Croatian lawmakers observed a minute’s silence on Thursday for “all victims” of the early 1990s Balkan wars.

“All victims have to remain forever in our collective consciousness and yesterday’s death of General Praljak should remain the last act of the tragic events of war,” said parliamentary speaker Gordan Jandrokovic.

PM Plenkovic repeated his conviction that the verdict was “unjust”.

But he stressed that the UN court had tried “individuals and not states, and it does not speak about responsibility of a state”.

Significantly however, the appeal judges upheld the original trial’s finding that the “ultimate purpose” of the criminal enterprise in Bosnia was shared by late Croatian president Franjo Tudjman, seen as the “father” of his country.

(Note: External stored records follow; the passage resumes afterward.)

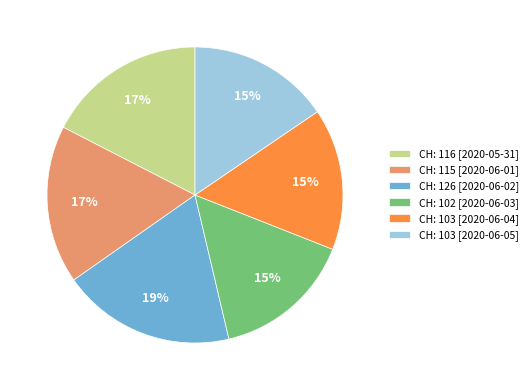

The CH: 115 [2020-06-01] slice represents 17% of the pie. True or false?

True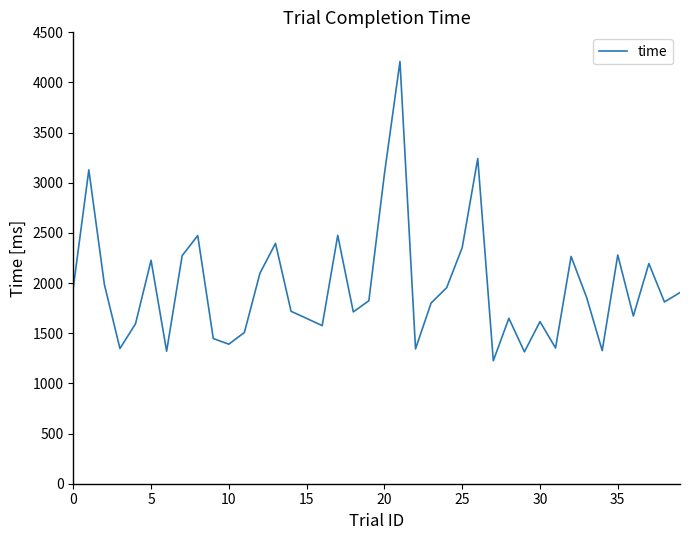

What is the maximum value shown in the chart?

4209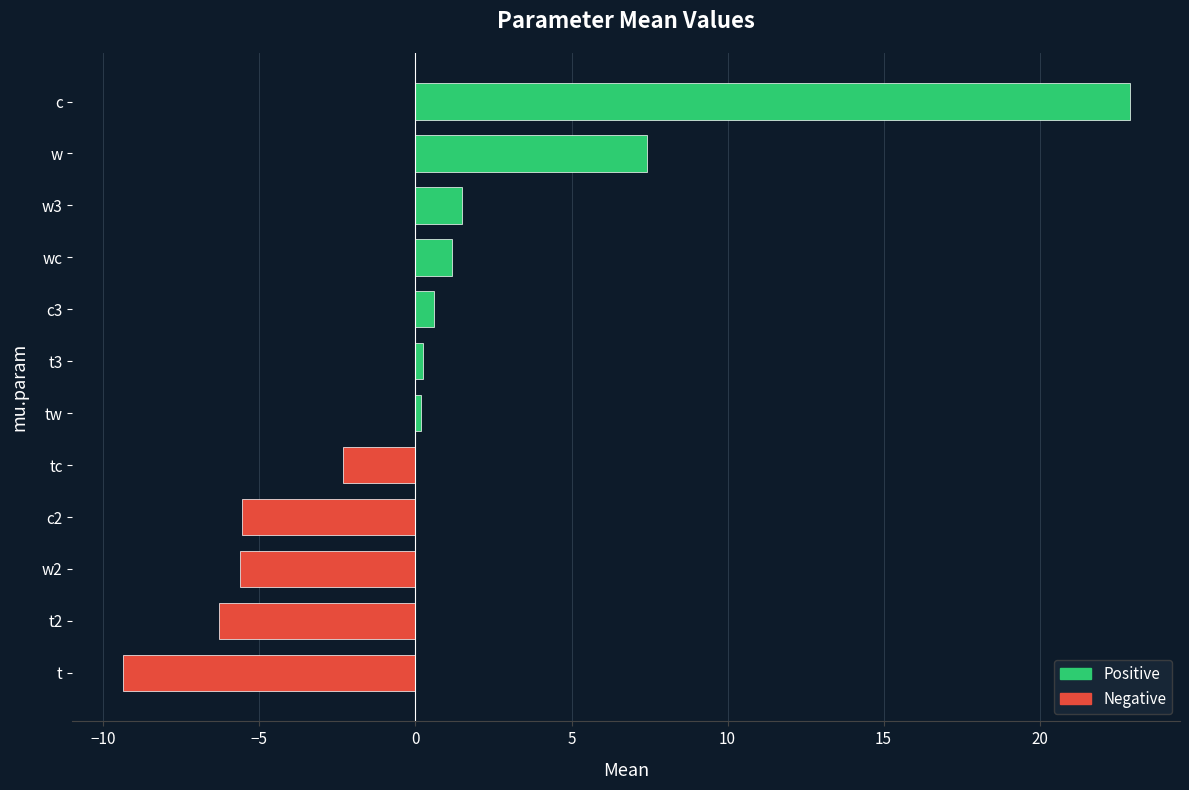

How many series are shown in this chart?

1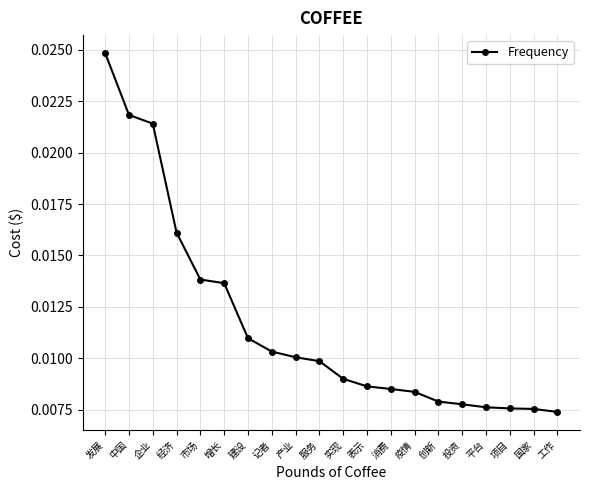

Does the chart display data point markers on the line(s)?

Yes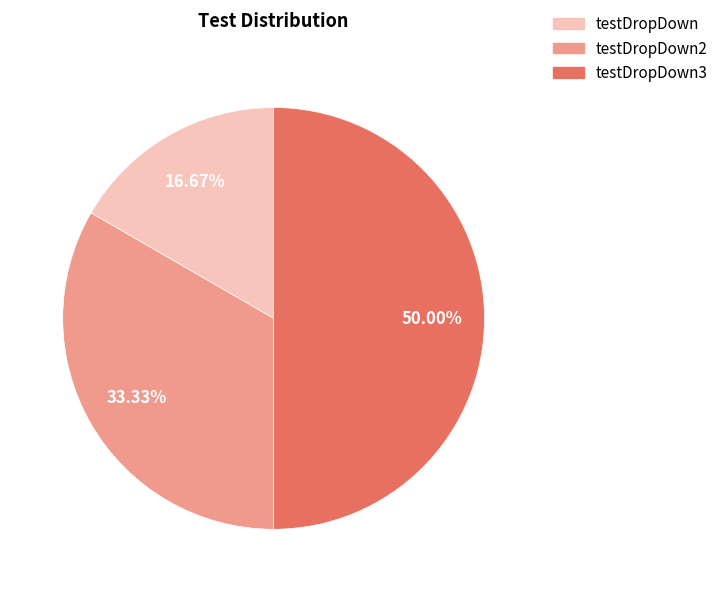

Which category has the smallest portion of the pie?

testDropDown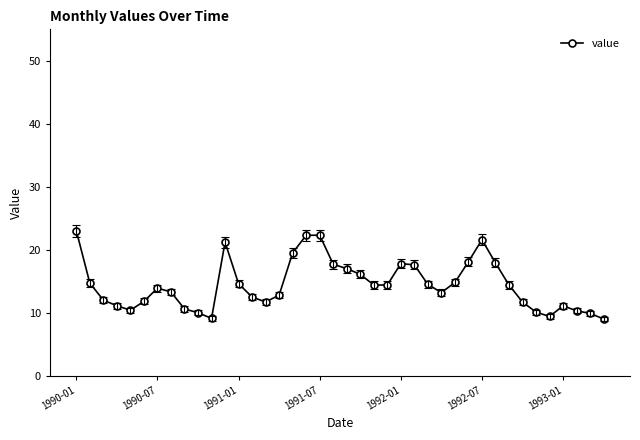

What is the difference between the second highest and second lowest values?

13.2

The court’s ruling is at odds with the view from Zagreb, where Croatia’s own 1990s war is seen as one of liberation and self-defence against Belgrade aggression as Yugoslavia fell apart.

The verdict “is a serious burden for Croatia as a state,” political analyst Zarko Puhovski told AFP.

Allies against Orthodox Serbs for most of Bosnia’s 1992-1995 war, Catholic Croats and Bosniak Muslims also fought against each other for almost a year during the conflict.

Tudjman died in 1999, but the UN court said he would have been indicted if he had lived.